Мычание и стоны вместо ответа, искусанные губы.
— Змий, умоляю. Я не выдержу еще раз. Помилуй меня.
— Я помилую. Вот так, — головка дернулась вверх, еще... Сфинктеры сопротивлялись, смазка помогала, да и до этого все уже было. И вот гигантская головка наполовину вошла внутрь, член начал расти еще больше, достигая максимального размера. — Ты уже достаточно разработан, чтобы меня принимать. — сопротивление, метание из стороны в сторону, ноги подняты у юноши под коленями, он висит спиной к дракону и видит, что в него будет входить, и от этого еще сильнее начинает рыпаться и кричать, умоляя о пощаде.
-Ну нет, сладенький, — язык раздвоенной змеей вылетает из пасти и извивается по гладкому телу сати, заводя его соски, делая их алыми и твердыми, как розы в летнем саду, затем отправляется ласкать розовый нежный член и ангельские яички.
Габриэль хотел бы остановить граана, но бесполезно.

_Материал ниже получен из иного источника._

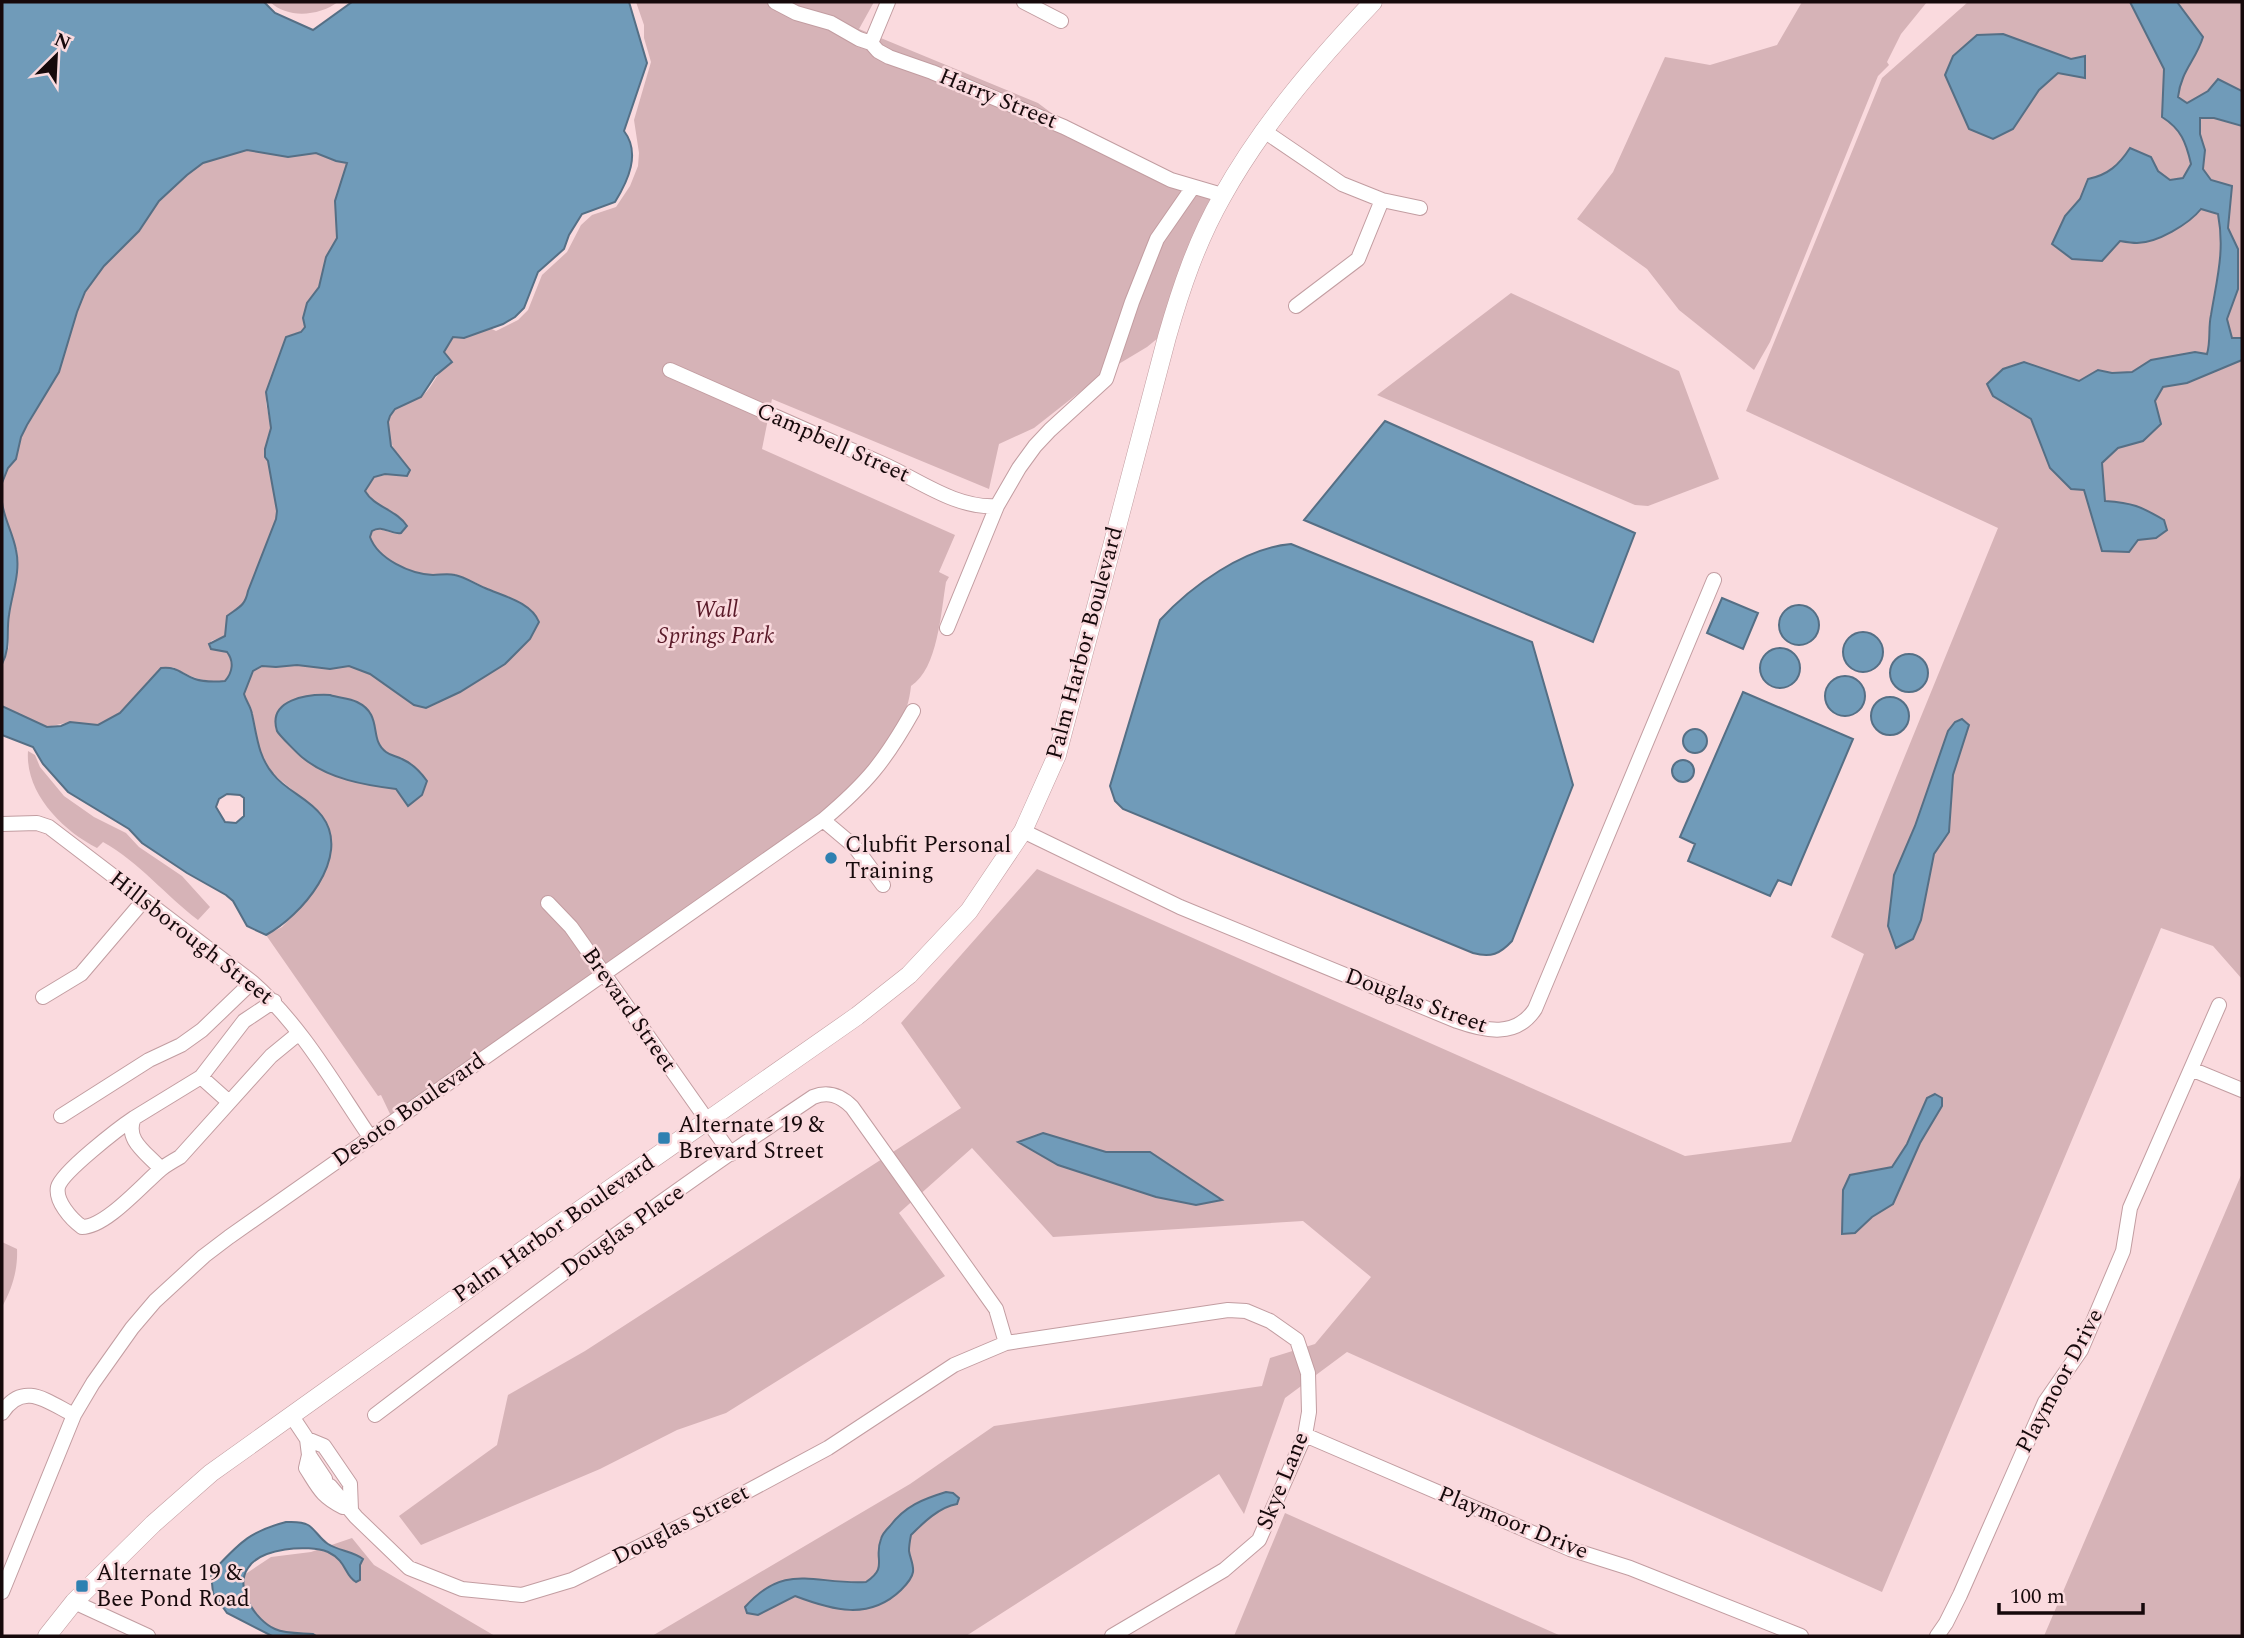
<svg xmlns="http://www.w3.org/2000/svg" width="2244" height="1638" font-family="Spectral,serif">
  <rect width="100%" height="100%" fill="#fadade"/>
  <path fill="#d6b3b7" d="M270,2h68c-19,14 -50,17 -68,0z
    M636,2h238l-15,27 179,74 28,21 118,67 -80,182 -70,55 -35,16 -10,45 -217,-90 -10,50 193,86 -16,37 10,5 -3,5c-5,29 -8,87 -35,104 -5,54 -52,92 -88,127l-432,303 -10,-21 -3,1 -112,-161 16,-8 22,-23 20,-86 -11,-11 -40,-33 -15,-26 -6,-38 -8,-16 9,-23 9,-5 87,-1 21,9 44,31 12,3 34,-16 45,-28 24,-25c-12,-14 -32,-43 -46,-52 -20,-13 -31,-10 -52,-12 -23,-3 -53,-16 -61,-39l2,-5 4,-3 20,6 5,-1 -2,-16 -29,-18 -5,-7 9,-15 36,-7c-13,-14 -37,-47 -13,-62 8,-5 18,-6 25,-12 13,-11 11,-21 29,-32v-4l-7,-8 9,-15 37,-9 6,3 22,-11 10,-10 14,-35 25,-23 14,-27 11,-10 24,-8 14,-21 8,-20 1,-13 -5,-33 17,-58 -7,-24v-13z
    M1802,2h125l-26,32 -14,28 2,3 -11,11 -108,266 -16,28 -75,-60 -32,-41 -70,-50 36,-47 52,-115 45,8 67,-20z
    M1968,2l274,1v976l-29,-33 -52,-18 -279,664 -535,-240 -62,46 -41,116 -25,-40 -253,162h-314l258,-152 84,-58 268,-40 8,-28 45,-14 56,-67 -68,-56 -250,16 -81,-89 -73,65 46,63 -219,137 -49,17 -77,39 -179,76 -22,-29 98,-71 11,-50 77,-44 376,-243 -60,-85 136,-154 648,287 106,-14 73,-188 -33,-17 167,-409 -252,-117 136,-333z
    M247,150l41,7 28,-4 19,8 12,2v4l-12,34 3,37 -12,19 -7,30 -12,16 -4,15 2,8 -4,6 -8,2 -24,50 -3,19 5,25 -6,29 3,4 9,50 -1,8 -28,72c-2,11 -5,17 -16,22l-7,23 -14,5v8l16,3c7,9 6,20 -2,29 -20,2 -35,-4 -52,-14l-25,14 -9,13 -19,19 -22,12 -28,-3 -23,5 -45,-21v-42l7,-17v-34l9,-47 -2,-17 -13,-35 -1,-31 6,-15 8,-9 5,-22 38,-65 18,-60 8,-20 19,-26 36,-35 19,-30 28,-26 16,-12z
    M1195,193l17,3 -49,138 -16,13 -30,18 44,-123z
    M1511,293l168,78 40,108 -71,27 -13,-1 -258,-110z
    M28,751l7,4 5,12 24,29 30,21 32,16 13,14 43,29 28,31 -12,13c-33,-25 -58,-57 -95,-78l-6,6c-35,-18 -72,-55 -69,-97z
    M2242,1173v463h-198z
    M2,1242l15,7c1,21 -5,40 -15,58z
    M1285,1513l276,123h-327z
    M352,1538l22,27 121,71h-210l-35,-19 -9,-40 30,-20 40,-5z"/>
  <path fill="#709bb9" stroke="#556f85" stroke-width="2" fill-rule="evenodd" d="M2,2h262l11,11 38,17 39,-28h277l18,61 -23,68c17,22 4,50 -9,71l-33,12 -13,21 -5,14 -26,23 -14,36 -9,9 -12,7 -39,14 -11,-1 -9,15 8,10 -17,14 -14,21 -26,12 -5,7 -2,6 3,24 19,24 -3,6 -22,-2 -11,3 -9,14c9,16 32,19 42,35l-6,7c-10,2 -19,-9 -29,-2l-2,6c8,22 40,37 63,38 7,0 14,-2 22,0 10,2 20,9 30,13 18,8 46,14 54,34l-9,17 -25,25 -45,28 -34,16 -12,-3 -44,-31 -21,-8 -19,3 -33,-4 -21,2 -14,-1 -9,5 -9,23c2,7 7,13 8,20 5,22 6,42 21,60 13,17 36,24 49,42 31,41 -22,101 -56,119l-19,-9 -14,-25 -7,-6 -39,-22 -45,-30 -13,-14 -61,-37 -25,-28 -10,-17 -31,-12v-29l45,21 14,-1 9,-4 28,3 22,-12 41,-45c16,-2 20,6 34,11 9,3 19,3 30,2 8,-9 9,-20 2,-29l-16,-3 -2,-5 16,-8 2,-20c12,-9 18,-10 21,-25l28,-72 1,-8 -4,-22 -5,-28 -3,-4v-8l6,-21 -5,-36 20,-55 15,-5 4,-5 -2,-9 4,-15 12,-16 7,-30 11,-19 -2,-37 12,-38 -11,-2 -20,-8 -28,4 -41,-7 -44,13 -16,12 -28,26 -20,30 -35,35 -19,26 -8,20 -18,60 -32,53 -6,12 -5,22 -8,9 -6,15zM227,794l13,1 4,3v18l-8,7 -11,-1 -9,-15 3,-8z
    M2130,2h47l26,35c-7,23 -22,34 -25,60l9,6 21,-12 10,-12 24,12v35l-28,-8h-14v16l5,16 -2,19 8,11 21,6 -4,42 10,21v40l-11,30 5,19h10v22l-55,23 -24,4 -8,14 6,23 -18,17 -25,7 -16,15 3,38c28,2 35,5 59,19l3,10 -11,8 -18,2 -9,12 -27,-1 -18,-61 -13,-1 -21,-21 -19,-49 -38,-23 -6,-12 16,-15 21,-7 55,19 19,-11 14,3 20,-1 19,-12 44,-8 12,2c4,-14 1,-26 4,-39 6,-37 14,-64 7,-101l-17,-5c-12,15 -44,34 -64,34 -5,0 -11,-1 -17,-2l-18,20 -30,-2 -20,-15 13,-28 15,-17 8,-20c20,-4 31,-14 42,-31l21,9 7,14 12,9 13,-2 8,-14c-5,-22 -10,-35 -29,-47l2,-48z
    M2003,34l68,25 14,-3v22l-27,-5 -19,17 -26,39 -20,10 -24,-10 -24,-54 8,-19 24,-21z
    M1385,421l250,112 -42,109 -289,-122z
    M2,502c2,17 11,31 14,48 5,22 -4,43 -7,65 -3,18 2,32 -7,49z
    M1291,544l241,98 41,143 -61,156c-12,13 -21,17 -39,12l-350,-144 -8,-8 -5,-15 50,-166c31,-34 84,-72 131,-76z
    M1722,598l36,15 -15,36 -36,-16z
    M1779 625a20 20 0 1 1 40 0a20 20 0 1 1-40 0Z
    M1843 652a20 20 0 1 1 40 0a20 20 0 1 1-40 0Z
    M1760 668a20 20 0 1 1 40 0a20 20 0 1 1-40 0Z
    M1890 673a19 19 0 1 1 38 0a19 19 0 1 1-38 0Z
    M1825 696a20 20 0 1 1 40 0a20 20 0 1 1-40 0Z
    M1743,692l110,47 -62,146 -13,-5 -8,16 -82,-35 7,-17 -15,-7z
    M330,695c9,3 19,3 27,7 27,13 11,37 29,50 5,4 11,4 16,7 11,5 18,12 25,22l-5,14 -14,11 -12,-17c-32,-4 -67,-10 -93,-31 -4,-3 -24,-23 -26,-27 -10,-32 31,-37 53,-36z
    M1871 716a19 19 0 1 1 38 0a19 19 0 1 1-38 0Z
    M1962,719l7,6 -16,50 -4,57 -15,22 -13,66 -8,19 -17,9 -8,-22 6,-51 21,-49 33,-95 7,-9z
    M1683 741a12 12 0 1 1 24 0a12 12 0 1 1-24 0Z
    M1672 771a11 11 0 1 1 22 0a11 11 0 1 1-22 0Z
    M1935,1094l7,4v8l-22,37 -27,61 -21,13 -17,16 -13,1 1,-44 7,-15 42,-8 15,-23 20,-46z
    M1043,1133l63,19h44l72,48 -26,5 -40,-8 -98,-32 -40,-23z
    M946,1492l7,1 6,5 -2,6c-18,3 -34,19 -46,31 -1,5 -2,11 -2,16 1,7 5,14 4,21 -1,7 -7,13 -12,18 -32,31 -69,20 -106,6l-37,19 -11,-2 -2,-6c41,-46 69,-22 121,-25 23,-15 7,-23 15,-43 1,-4 6,-10 9,-13 15,-20 33,-27 56,-34z
    M286,1522c7,0 15,-1 22,3 7,4 12,14 20,19 11,7 25,7 35,15l-3,6v15l-4,2c-12,-7 -9,-21 -28,-30 -20,-8 -68,-4 -80,16 -14,20 8,53 27,61 11,5 27,4 38,5l3,2h-44l-45,-23 -14,-20 -2,-20c27,-28 36,-41 75,-51z"/>
  <g fill="none" stroke-linecap="round" stroke-linejoin="round">
    <g stroke="#c29da1" stroke-width="16">
      <path id="minor" d="M775,2l21,11 35,10 28,16 12,4 7,8 11,6 43,15 132,55 107,53 51,15
        M1024,2l37,19
        M871,43l17,-41
        M1264,131l78,53 40,16 38,8
        M1296,306l62,-47 24,-59
        M670,370c71,31 142,62 213,94 36,16 73,45 114,42
        M947,628l50,-122 22,-38 16,-22 15,-16 56,-51 26,-77 25,-63 36,-52
        M823,820l32,27 28,38
        M2,824l35,-1 12,4 203,155c49,43 82,102 118,155
        M1023,831l157,76 277,114c28,10 59,17 78,-12l179,-429
        M548,903l23,24 160,227
        M43,997l38,-23 63,-74
        M2191,1069l51,21
        M201,1077l28,25
        M61,1116l88,-56 32,-15 21,-15 50,-48
        M134,1118c-15,10 -72,54 -76,69 -3,14 13,32 24,40 24,0 61,-43 79,-58 5,-4 12,-8 19,-12l91,-101 28,-23
        M161,1169c-14,-16 -37,-29 -27,-51l67,-41 43,-56 30,-20
        M2,1413c21,-33 46,-11 72,2
        M291,1415l16,24 2,16 16,24
        M375,1415c143,-109 288,-218 438,-318 15,-6 27,-2 39,10l144,202 10,34
        M1305,1435l265,114 60,19 171,68
        M307,1439l17,7 26,38 1,26
        M309,1455l-3,13c13,20 15,28 37,39
        M330,1486l26,31 53,51 53,21 60,6 50,-15 135,-67 121,-65 126,-83 52,-22 222,-33 18,1 24,10 27,19 11,33 1,39 -4,23 -46,105 -35,30 -112,66
        M2,1592l72,-177 19,-32 39,-55 23,-27 49,-45 25,-19 594,-417c44,-37 62,-59 90,-109
        M74,1602l74,34
        M1937,1636l9,-13 14,-28 85,-193 36,-52 42,-99 7,-43 89,-203"/>
    </g>
    <g stroke="#c29da1" stroke-width="19">
      <path id="major" d="M47,1636l27,-34 79,-78 58,-51 340,-243 306,-214 52,-41 60,-64 54,-80 34,-76 110,-418c14,-49 30,-96 55,-140 40,-72 95,-136 151,-195"/>
    </g>
    <use href="#minor" stroke="#fff" stroke-width="14"/>
    <use href="#major" stroke="#fff" stroke-width="18"/>
  </g>
  <g fill="#2f80b1" stroke="#fadade" stroke-width="2.5">
    <circle cx="831" cy="858" r="7"/>
    <rect x="657" y="1131" width="14" height="14" rx="3.5"/>
    <rect x="75" y="1579" width="14" height="14" rx="3.5"/>
  </g>
  <g text-anchor="middle" dominant-baseline="central" stroke-width="5" stroke-linejoin="round" paint-order="stroke">
    <g font-size="23" fill="#16090b" stroke="#fadade">
      <text transform="translate(998 99) rotate(22)">Harry Street</text>
      <text transform="translate(833 443) rotate(24)">Campbell Street</text>
      <text transform="translate(1085 643) rotate(-75)">Palm Harbor Boulevard</text>
      <text transform="translate(191 938) rotate(38)">Hillsborough Street</text>
      <text transform="translate(1416 1001) rotate(20)">Douglas Street</text>
      <text transform="translate(629 1010) rotate(55)">Brevard Street</text>
      <text transform="translate(409 1110) rotate(-35)">Desoto Boulevard</text>
      <text transform="translate(554 1229) rotate(-35)">Palm Harbor Boulevard</text>
      <text transform="translate(623 1231) rotate(-35)">Douglas Place</text>
      <text transform="translate(2060 1381) rotate(-62)">Playmoor Drive</text>
      <text transform="translate(1283 1481) rotate(-68)">Skye Lane</text>
      <text transform="translate(1513 1523) rotate(22)">Playmoor Drive</text>
      <text transform="translate(681 1525) rotate(-27)">Douglas Street</text>
    </g>
    <g font-size="23" font-style="italic" fill="#5a1a29" stroke="#fadade">
      <text x="716" y="610">Wall<tspan x="716" dy="26">Springs Park</tspan></text>
    </g>
    <g font-size="23" fill="#16090b" stroke="#fadade" text-anchor="start">
      <text x="845" y="845">Clubfit Personal<tspan x="845" dy="26">Training</tspan></text>
      <text x="678" y="1125">Alternate 19 &amp;<tspan x="678" dy="26">Brevard Street</tspan></text>
      <text x="96" y="1573">Alternate 19 &amp;<tspan x="96" dy="26">Bee Pond Road</tspan></text>
    </g>
  </g>
  <rect width="2244" height="1638" fill="none" stroke="#16090b" stroke-width="7"/>
  <g transform="translate(56 56) rotate(24)" stroke="#fadade" stroke-width="5" paint-order="stroke">
  <path d="M0-5L12 26L0 18L-12 26Z" fill="#16090b"/>
  <text y="-10" font-size="19" font-weight="bold" text-anchor="middle" fill="#16090b">N</text>
  </g>
  <path d="M1999 1603v10h144v-10" fill="none" stroke="#16090b" stroke-width="3.5"/>
  <text x="2010" y="1603" font-size="21" fill="#16090b" stroke="#fadade" stroke-width="5" paint-order="stroke">100 m</text>
</svg>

В своем натуральном виде тот был просто огромен и неуправляем. Еще вскрик и еще, пока один из черных отростков не перестает ласкать зерцало в груди и не проникает в рот, чтобы заставить себя ублажать.
Огромная головка проталкивается почти целиком, из глаз начинают литься слезы. Адская боль пронзает все тело. Мышцы, кажется, готовы разорваться. Но пытка только начинается, а ночь только взошла над враном.